Exercise requirements. Gather all lines in the entries that include the word "Aurora".

Data records.
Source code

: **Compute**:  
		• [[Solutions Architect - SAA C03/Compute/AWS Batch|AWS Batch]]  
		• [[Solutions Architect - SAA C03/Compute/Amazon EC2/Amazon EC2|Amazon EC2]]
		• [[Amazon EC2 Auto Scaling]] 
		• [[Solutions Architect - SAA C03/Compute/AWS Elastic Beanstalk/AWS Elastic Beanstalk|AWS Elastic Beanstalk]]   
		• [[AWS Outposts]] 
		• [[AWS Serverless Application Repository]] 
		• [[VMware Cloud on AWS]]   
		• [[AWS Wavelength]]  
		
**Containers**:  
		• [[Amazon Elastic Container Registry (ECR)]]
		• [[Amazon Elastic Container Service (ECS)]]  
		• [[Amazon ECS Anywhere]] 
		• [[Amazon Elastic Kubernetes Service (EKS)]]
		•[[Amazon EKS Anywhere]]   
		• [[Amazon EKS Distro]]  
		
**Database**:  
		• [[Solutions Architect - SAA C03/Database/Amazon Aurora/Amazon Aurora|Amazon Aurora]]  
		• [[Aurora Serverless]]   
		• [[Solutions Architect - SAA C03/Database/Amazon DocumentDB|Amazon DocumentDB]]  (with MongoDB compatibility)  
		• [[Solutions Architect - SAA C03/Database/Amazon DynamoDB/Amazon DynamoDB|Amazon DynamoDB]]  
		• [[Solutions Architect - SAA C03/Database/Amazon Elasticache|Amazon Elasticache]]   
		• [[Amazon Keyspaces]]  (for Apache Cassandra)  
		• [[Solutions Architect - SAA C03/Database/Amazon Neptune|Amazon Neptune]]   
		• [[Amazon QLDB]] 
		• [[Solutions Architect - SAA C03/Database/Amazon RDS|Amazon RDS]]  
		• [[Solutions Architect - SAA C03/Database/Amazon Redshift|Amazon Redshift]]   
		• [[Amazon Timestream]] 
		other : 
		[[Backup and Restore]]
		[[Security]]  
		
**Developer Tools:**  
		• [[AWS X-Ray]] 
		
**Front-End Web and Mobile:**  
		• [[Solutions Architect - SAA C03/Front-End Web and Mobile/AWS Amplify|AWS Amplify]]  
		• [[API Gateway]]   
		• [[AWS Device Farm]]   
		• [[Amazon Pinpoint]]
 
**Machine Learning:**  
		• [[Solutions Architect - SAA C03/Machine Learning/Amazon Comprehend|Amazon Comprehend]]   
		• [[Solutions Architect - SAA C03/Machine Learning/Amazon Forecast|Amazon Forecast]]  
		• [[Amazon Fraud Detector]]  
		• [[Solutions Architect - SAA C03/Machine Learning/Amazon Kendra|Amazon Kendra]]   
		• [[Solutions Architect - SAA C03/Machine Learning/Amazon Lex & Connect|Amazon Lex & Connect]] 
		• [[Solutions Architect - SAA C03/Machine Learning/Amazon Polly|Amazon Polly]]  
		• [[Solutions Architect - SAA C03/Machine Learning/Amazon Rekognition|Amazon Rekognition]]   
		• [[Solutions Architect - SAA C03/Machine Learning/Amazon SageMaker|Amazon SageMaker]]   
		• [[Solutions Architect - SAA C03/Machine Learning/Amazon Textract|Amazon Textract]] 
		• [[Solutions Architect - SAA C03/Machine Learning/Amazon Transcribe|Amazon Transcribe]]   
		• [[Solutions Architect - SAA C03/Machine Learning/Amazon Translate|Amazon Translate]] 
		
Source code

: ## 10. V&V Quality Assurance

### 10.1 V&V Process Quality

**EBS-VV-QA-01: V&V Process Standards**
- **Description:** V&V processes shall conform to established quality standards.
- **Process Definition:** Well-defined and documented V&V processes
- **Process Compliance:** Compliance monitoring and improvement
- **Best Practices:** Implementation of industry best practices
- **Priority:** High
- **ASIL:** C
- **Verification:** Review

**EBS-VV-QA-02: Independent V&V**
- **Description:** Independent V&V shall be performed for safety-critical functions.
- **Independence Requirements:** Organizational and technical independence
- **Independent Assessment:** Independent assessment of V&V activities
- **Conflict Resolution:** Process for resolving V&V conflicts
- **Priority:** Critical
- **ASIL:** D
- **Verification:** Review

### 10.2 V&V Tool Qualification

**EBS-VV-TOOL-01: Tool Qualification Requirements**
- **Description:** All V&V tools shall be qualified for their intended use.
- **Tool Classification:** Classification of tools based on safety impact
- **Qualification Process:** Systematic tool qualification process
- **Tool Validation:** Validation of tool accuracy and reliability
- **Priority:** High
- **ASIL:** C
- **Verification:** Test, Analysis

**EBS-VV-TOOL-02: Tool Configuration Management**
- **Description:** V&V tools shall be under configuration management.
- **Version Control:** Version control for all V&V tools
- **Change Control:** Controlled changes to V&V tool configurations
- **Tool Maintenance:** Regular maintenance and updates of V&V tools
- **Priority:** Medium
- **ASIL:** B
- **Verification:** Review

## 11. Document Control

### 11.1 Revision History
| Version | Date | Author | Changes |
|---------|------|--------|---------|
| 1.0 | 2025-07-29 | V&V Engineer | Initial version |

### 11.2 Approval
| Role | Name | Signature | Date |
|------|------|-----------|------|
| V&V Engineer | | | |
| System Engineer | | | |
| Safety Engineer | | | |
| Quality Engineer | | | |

Answer section.
		• [[Solutions Architect - SAA C03/Database/Amazon Aurora/Amazon Aurora|Amazon Aurora]]  
		• [[Aurora Serverless]]   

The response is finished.